DESCRIPTION OF THE TASK =
Copy out every line of the entries below, word for word and in the same order.

= Beginning of Section =

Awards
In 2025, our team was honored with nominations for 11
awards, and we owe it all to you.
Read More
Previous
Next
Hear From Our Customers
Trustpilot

= End of Section =

TASK OUTPUT =
Awards
In 2025, our team was honored with nominations for 11
awards, and we owe it all to you.
Read More
Previous
Next
Hear From Our Customers
Trustpilot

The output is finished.